→ WORK INSTRUCTIONS
Whenever a line below includes the word "would", copy that line.

Collected data:
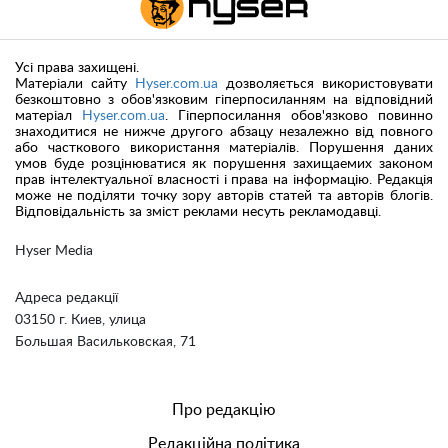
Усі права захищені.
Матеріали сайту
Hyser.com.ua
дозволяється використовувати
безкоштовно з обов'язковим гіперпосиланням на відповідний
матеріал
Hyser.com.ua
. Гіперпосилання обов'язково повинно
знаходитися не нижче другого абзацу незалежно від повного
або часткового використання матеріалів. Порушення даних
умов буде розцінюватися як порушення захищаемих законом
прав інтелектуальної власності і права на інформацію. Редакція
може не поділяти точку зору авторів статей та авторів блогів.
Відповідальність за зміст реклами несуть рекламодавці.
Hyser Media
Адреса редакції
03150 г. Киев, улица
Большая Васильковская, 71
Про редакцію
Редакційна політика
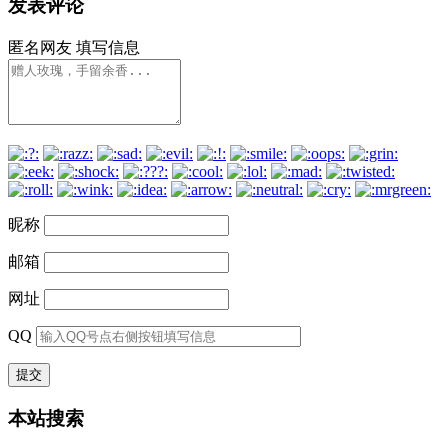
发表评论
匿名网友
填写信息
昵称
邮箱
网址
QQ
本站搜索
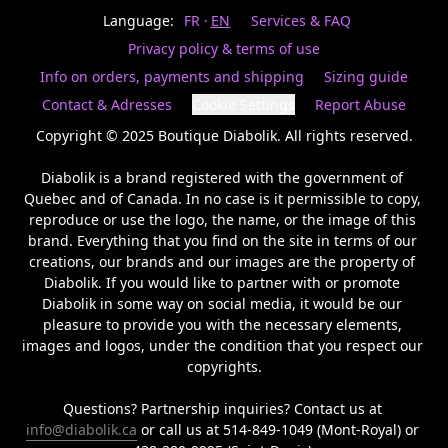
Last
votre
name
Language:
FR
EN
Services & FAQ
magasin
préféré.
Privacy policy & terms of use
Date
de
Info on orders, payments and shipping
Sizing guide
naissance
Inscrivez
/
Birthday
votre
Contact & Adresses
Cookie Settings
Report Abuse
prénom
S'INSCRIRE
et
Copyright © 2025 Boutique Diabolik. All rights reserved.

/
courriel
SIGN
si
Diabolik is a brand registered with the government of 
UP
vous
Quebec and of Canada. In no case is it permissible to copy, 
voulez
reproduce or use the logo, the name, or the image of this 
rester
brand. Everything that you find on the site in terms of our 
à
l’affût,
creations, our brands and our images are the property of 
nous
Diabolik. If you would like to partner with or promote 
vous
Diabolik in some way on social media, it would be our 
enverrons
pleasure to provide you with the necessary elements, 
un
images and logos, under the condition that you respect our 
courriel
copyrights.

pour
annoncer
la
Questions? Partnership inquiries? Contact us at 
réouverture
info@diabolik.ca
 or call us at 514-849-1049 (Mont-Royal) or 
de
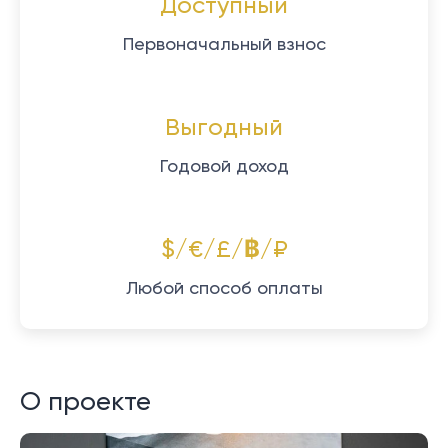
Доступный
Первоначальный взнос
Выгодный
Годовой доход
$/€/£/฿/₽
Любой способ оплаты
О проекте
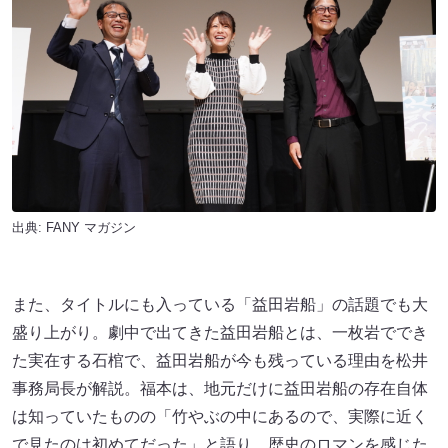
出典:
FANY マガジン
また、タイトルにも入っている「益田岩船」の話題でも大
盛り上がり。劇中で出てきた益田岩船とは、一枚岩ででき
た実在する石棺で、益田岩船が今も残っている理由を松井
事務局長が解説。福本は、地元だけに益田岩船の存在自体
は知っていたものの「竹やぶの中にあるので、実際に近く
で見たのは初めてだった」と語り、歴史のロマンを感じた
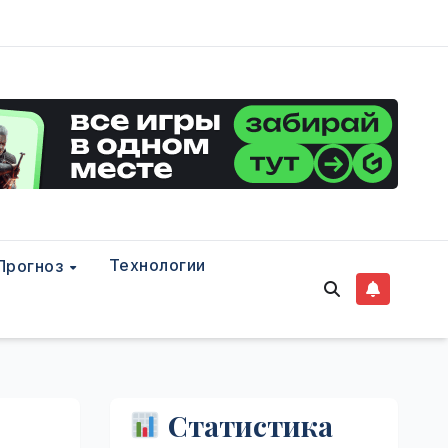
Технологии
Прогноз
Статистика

* * *

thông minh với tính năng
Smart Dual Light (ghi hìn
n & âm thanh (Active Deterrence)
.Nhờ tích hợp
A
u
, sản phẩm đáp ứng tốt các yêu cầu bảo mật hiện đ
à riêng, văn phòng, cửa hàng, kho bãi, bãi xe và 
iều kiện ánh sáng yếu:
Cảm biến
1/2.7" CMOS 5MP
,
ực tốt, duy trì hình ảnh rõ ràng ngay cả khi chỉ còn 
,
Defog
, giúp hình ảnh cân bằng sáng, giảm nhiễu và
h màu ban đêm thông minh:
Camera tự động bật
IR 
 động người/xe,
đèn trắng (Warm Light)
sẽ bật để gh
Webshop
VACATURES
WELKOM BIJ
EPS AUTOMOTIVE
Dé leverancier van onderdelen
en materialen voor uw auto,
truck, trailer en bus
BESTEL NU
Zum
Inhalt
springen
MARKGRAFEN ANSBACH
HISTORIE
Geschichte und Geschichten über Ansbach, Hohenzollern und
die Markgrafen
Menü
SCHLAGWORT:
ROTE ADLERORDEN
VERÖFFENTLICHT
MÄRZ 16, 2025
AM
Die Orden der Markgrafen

--

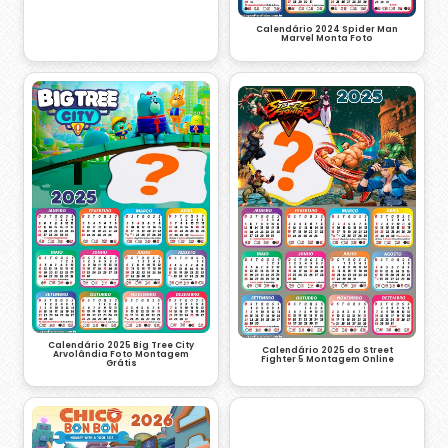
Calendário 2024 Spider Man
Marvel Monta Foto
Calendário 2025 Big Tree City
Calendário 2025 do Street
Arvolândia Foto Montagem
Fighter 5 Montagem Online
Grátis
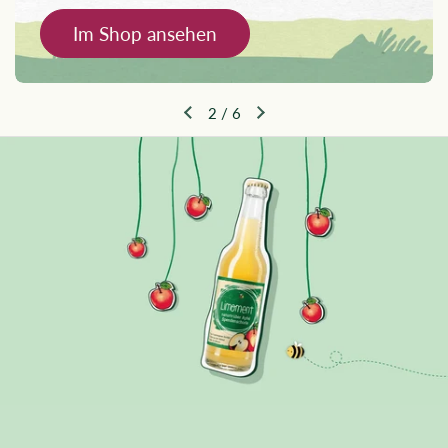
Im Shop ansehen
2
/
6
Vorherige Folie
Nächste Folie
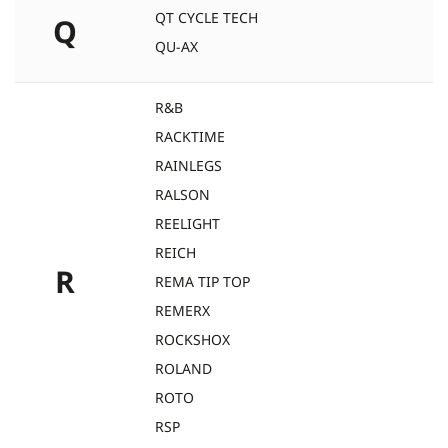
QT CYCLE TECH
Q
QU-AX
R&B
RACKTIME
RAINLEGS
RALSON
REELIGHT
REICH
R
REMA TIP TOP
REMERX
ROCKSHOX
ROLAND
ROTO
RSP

→ ANSWER TO THIS EXERCISE
Diabolik. If you would like to partner with or promote 
Diabolik in some way on social media, it would be our 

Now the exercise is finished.